Il convient néanmoins de savoir gré aux artistes de leur bonne volonté ; étant donné un directeur sensible à toutes les vibrations, la tentative s’imposait d’elle-même ; elle a réussi suffisamment pour encourager tout le monde, et les choses n’en iront que mieux à la prochaine expérience. Ces études journalières d’un récent passé qui, même au dire de ses détracteurs, ne fut cependant point sans gloire, ne peuvent que profiter à l’heure présente et ce serait déjà beaucoup d’y apprendre que crier n’est pas chanter ; à ce compte, un retour vers la danse vaudrait à la musique mainte aubaine ; à chaque ballet nouveau, renaîtrait un ancien opéra : « Je vous passe vos pirouettes à condition que vous me passerez mes vocalises, » et comme il y aurait encore des mécontens, on remonterait pour eux le Roi de Lahore.

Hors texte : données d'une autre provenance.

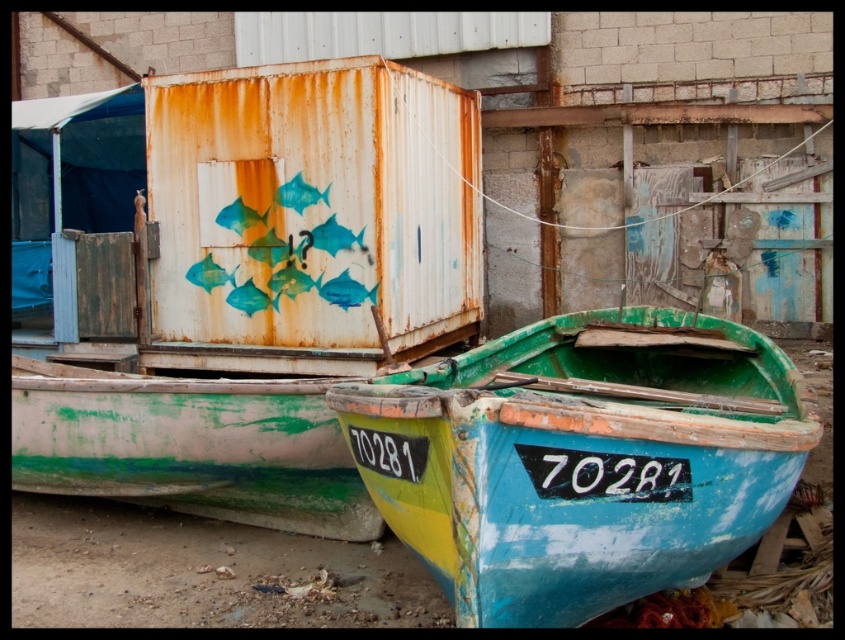
Is point (504, 602) farther from camera compared to point (287, 161)?

No.

Does green painted wood boat at center have a lesser height compared to rusty metal shipping container at upper center?

Yes, green painted wood boat at center is shorter than rusty metal shipping container at upper center.

Describe the element at coordinates (582, 460) in the screenshot. Image resolution: width=845 pixels, height=640 pixels. I see `green painted wood boat at center` at that location.

Locate an element on the screen. The width and height of the screenshot is (845, 640). green painted wood boat at center is located at coordinates (582, 460).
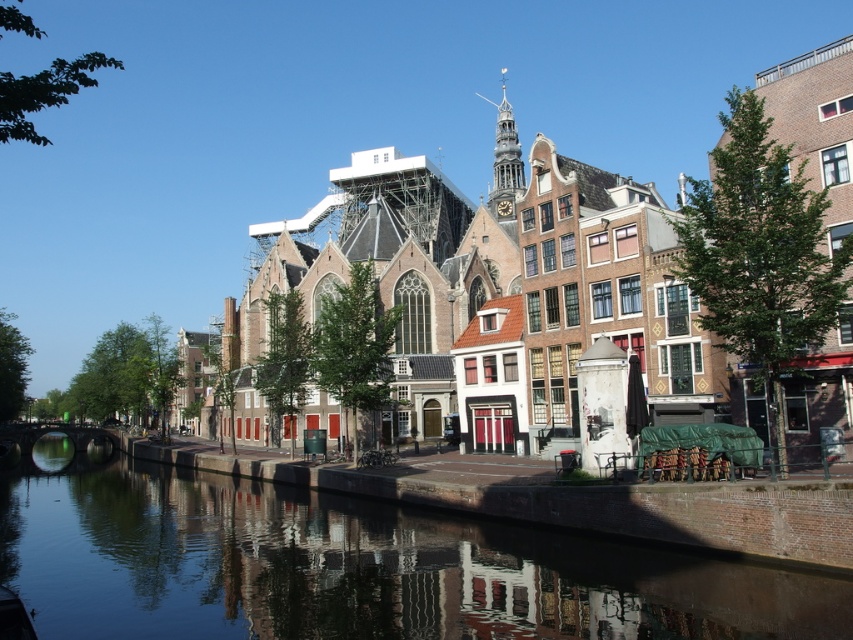
Is point (804, 292) positioned behind point (614, 611)?

Yes, it is behind point (614, 611).

Can you confirm if brown brick church at center is thinner than smooth water at center?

Il se trouve que, par fortune, l’Opéra représente aussi en ce moment Guillaume Tell, et j’invite les amateurs à ne pas négliger cette occasion d’aller mesurer sur place le pas du géant. Je doute qu’il existe dans l’histoire de la musique un seul exemple d’une si imposante évolution : après quarante ouvrages dont la renommée a promené les mélodies dans tous les coins du monde, passer d’un coup, de l’improvisation légère et brillante qui a produit le Comte Ory à ce que la conception de l’opéra moderne à de plus sérieux, de plus réfléchi, de plus haut, sortir des crescendos, des triolets stéréotypés, des cadences à la mode, des airs de bravoure con pertichini, pour entrer de plain-pied dans le caractère et la vérité du drame, j’appelle cela faire œuvre qui date. Libre à chacun d’y aller voir et de comparer pendant qu’on nous donne aujourd’hui le Comte Ory et Guillaume Tell dans la même semaine. Musset disait : « Un spectacle dans un fauteuil, » nous dirions volontiers : Un cours de littérature musicale dans une stalle d’orchestre.


F. DE LAGENEVAIS.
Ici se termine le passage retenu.